Monday, January 14, 2013
1. My clients who have lost the most weight generally do:
Intervals for cardio
Do full body strength training 2-3x a week
Follow the 90/10 rule with nutrition ( eat great 90% of the time, eat not so great 10% of the time )
2. Some of my favorite compound-sets for building muscle
A1) One arm dumbbell row-10 reps
A2) Lat pulldown-10 reps
A1) Barbell bench press-heavy 6 reps
A2) Dumbbell bench press- moderate weight 12 reps
A1) Standing barbell curls-10 reps
A2) Seated dumbbell hammer curls-10 reps
3. I feel like deadlifting one time a week is plenty on the body for your average person unless your goal is specifically improving the deadlift solely.
4. Protein shakes can be so versatile. You can have them post workout, for breakfast on the go, lunch or dinner or anytime snack. Guys have always done them now its time for the ladies to start to use them.
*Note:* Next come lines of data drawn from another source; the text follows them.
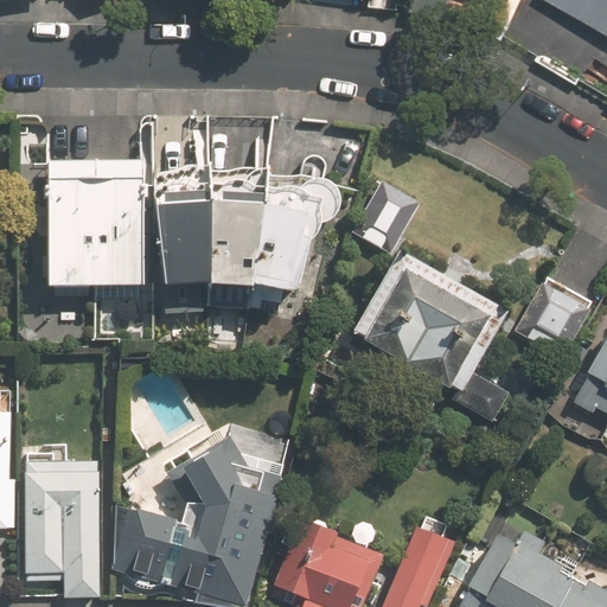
[(410,0),(408,12),(439,20),(443,0),(410,0)]
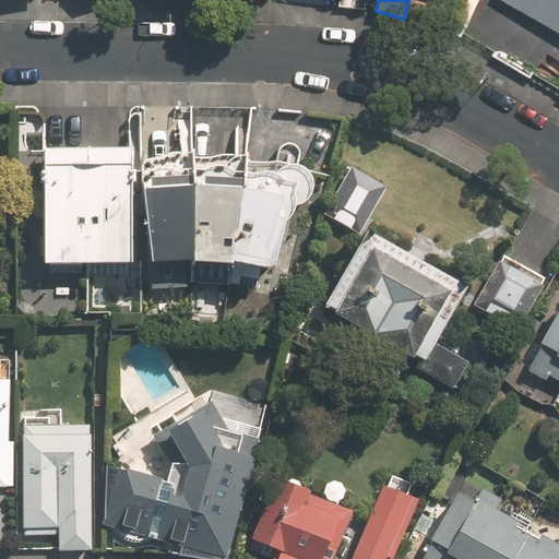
[(558,0),(491,0),(558,37),(558,0)]
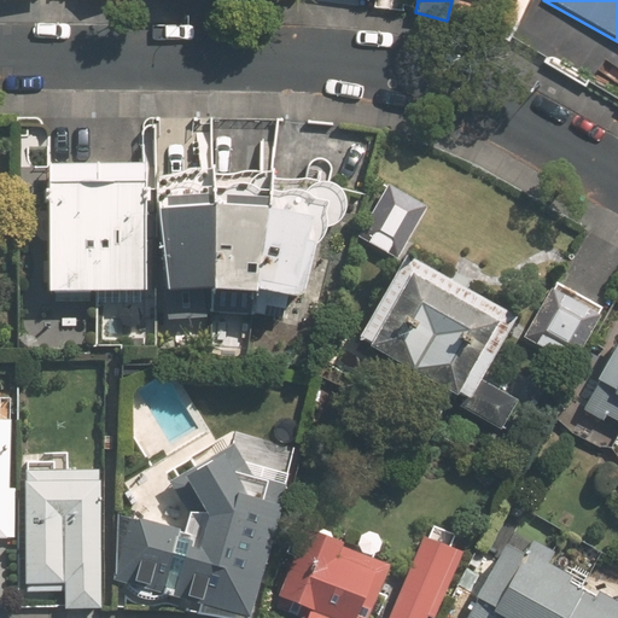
[(48,165),(50,292),(140,291),(139,165),(48,165)]
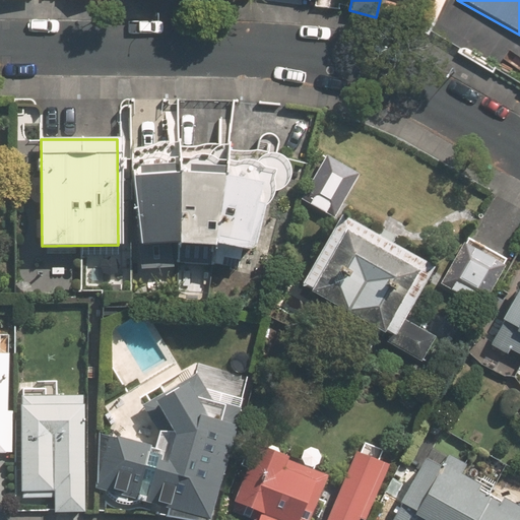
[(137,160),(130,159),(142,245),(172,243),(209,246),(209,243),(248,250),(271,189),(274,190),(277,189),(280,188),(282,187),(285,185),(287,183),(289,180),(290,178),(291,175),(291,172),(291,169),(290,166),(289,163),(287,159),(285,157),(283,156),(280,154),(277,153),(274,153),(272,153),(272,149),(266,149),(258,149),(249,149),(241,150),(236,150),(236,143),(218,142),(209,144),(201,146),(194,147),(187,147),(176,145),(177,142),(170,141),(163,144),(158,145),(151,147),(146,149),(138,149),(137,160)]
My female clients are hesitant at first but once they try them they love having them.
5. If you want to gain weight eat peanut butter. If you want to lose weight, eat very limited amounts since it is very calorie dense.
6. Curls of any kind, tricep kickbacks etc are all fine to put into your weight loss programs every once in awhile but they should not make up the majority of your training plan.
7. When you feel your training program isn't working simply go in a completely new direction and see what happens.
8.Check out my friend Kim Dalton's new blog
9. Before worrying about anything else in your training answer yourself this
Can I do 1 pushup with good form?
Can I do 1 pull-up ( or ladies a chin-up ) with good form?
If the answer is no then make it a priority
10. Kale is such a great food. One cup has only 36 calories and its loaded with vitamins and minerals and high in fiber. A great way to sneak it in your daily diet is to cut it up thin and add it to your salads.